On the contrary, face to face with the Chinese at home, one is overwhelmed by an impression of power,—actual power, potential power, power of the individual, power of the group, power well used, power misspent. The impression is almost stunning. You seem to be watching a community of ants, persistent, untiring, organized, only the ant-hill is a town, and the ants are men physically strong, gluttons for work, resourceful, adaptable, cheerful. Then multiply such ant-hills by thousands and you have China. For not merely is the Chinese the best worker in the world, but he also leads in organization. No Chinese stands alone; behind him is the family, the clan, the guild. He does not confront life naked and solitary, he is one of a group; that gives him confidence, and keeps him under control. It makes it both easier and more difficult to deal with him. Treat him unjustly, and you are fighting, not a man but a group. But if he wrongs you, you have a hold upon him, you can call him to account through his group.
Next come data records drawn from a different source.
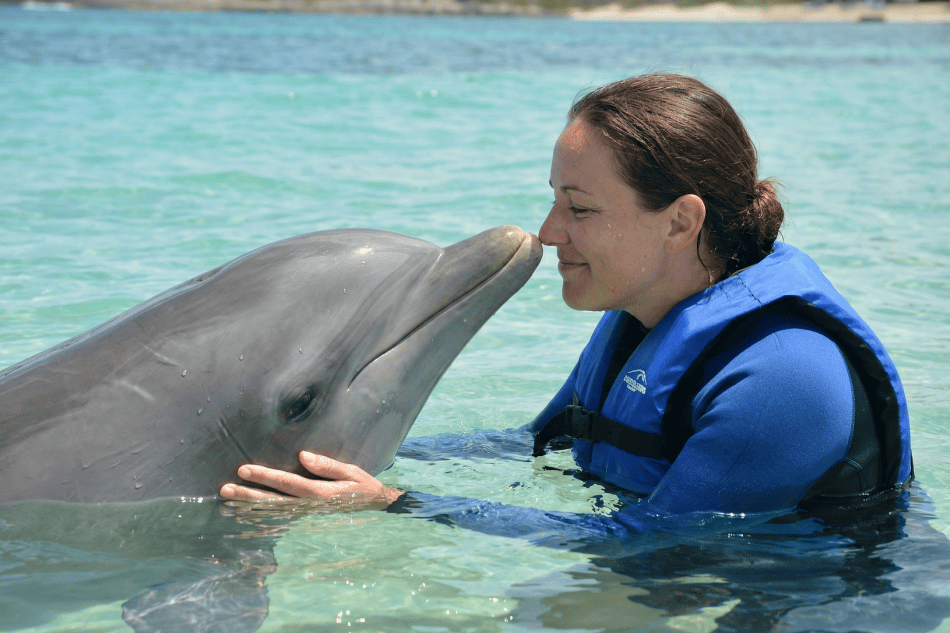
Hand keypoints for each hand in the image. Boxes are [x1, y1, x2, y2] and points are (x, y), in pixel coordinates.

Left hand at [219, 451, 402, 509]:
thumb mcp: (351, 471)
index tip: (243, 469)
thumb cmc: (363, 486)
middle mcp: (309, 507)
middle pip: (272, 501)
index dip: (264, 476)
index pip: (286, 483)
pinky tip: (245, 514)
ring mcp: (306, 516)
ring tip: (227, 502)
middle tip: (224, 490)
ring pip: (272, 512)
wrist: (376, 509)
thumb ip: (327, 465)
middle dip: (247, 495)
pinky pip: (279, 519)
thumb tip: (302, 456)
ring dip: (249, 507)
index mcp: (320, 493)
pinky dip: (260, 518)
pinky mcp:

And the power of organization smooths greatly the daily machinery of living in China. As I leaned over the side of the steamer in Singapore Harbour, watching the seven hundred coolies come aboard that we were taking home to Kwangtung province, the chief officer remarked to me, "A thousand Chinese make us less trouble than one Indian"; and he went on to explain, "When we enter here, half a dozen Chinese boarding-house keepers come on board and ask how much deck-room we have. They agree on what they want, and then each stakes out his claim, as it were, with bits of red paper emblazoned with Chinese characters. A little later coolies come, bringing the luggage of the home-going Chinese, each thing marked with a piece of red paper with the same black lettering. They ask no questions, but look about until they have found the corresponding marks on the deck, and there they unload. And later the Kwangtung men arrive, each with a red ticket, and they too ask no questions, but just hunt up their things all properly marked, and then proceed to make themselves comfortable. And no one is bothered."

Or to turn to larger things, what was it but this same power of organization that made ready a great revolutionary movement, permeating a population of three hundred odd millions, and spreading over an area of a million and a half square miles, and all so well and secretly done that, though suspected, it could not be discovered? The Turkish Revolution seemed a triumph of secret preparation, but there the task was to convert an organization already made; here it was necessary both to arouse and to organize.

But then China has ages of experience, both in organizing and in rebelling, back of to-day. Establishing a Republic, however, is something new; the Chinese have never before tried their hand at that, but if they will only bring into play now all their undoubted power of organization, of resource, of moderation, they will certainly make a success of their new experiment in government. Given time, and they will do it. Perhaps my view of China's future is rose-coloured. But the thing seen and felt is of tremendous force, and the impression of power that the Chinese made upon me was rather overwhelming. And, anyway, a friendly opinion may be pardoned in one who, during months of solitary travel in China, never met anything but courtesy and consideration from all, whether coolie on the road, villager or innkeeper, official or priest.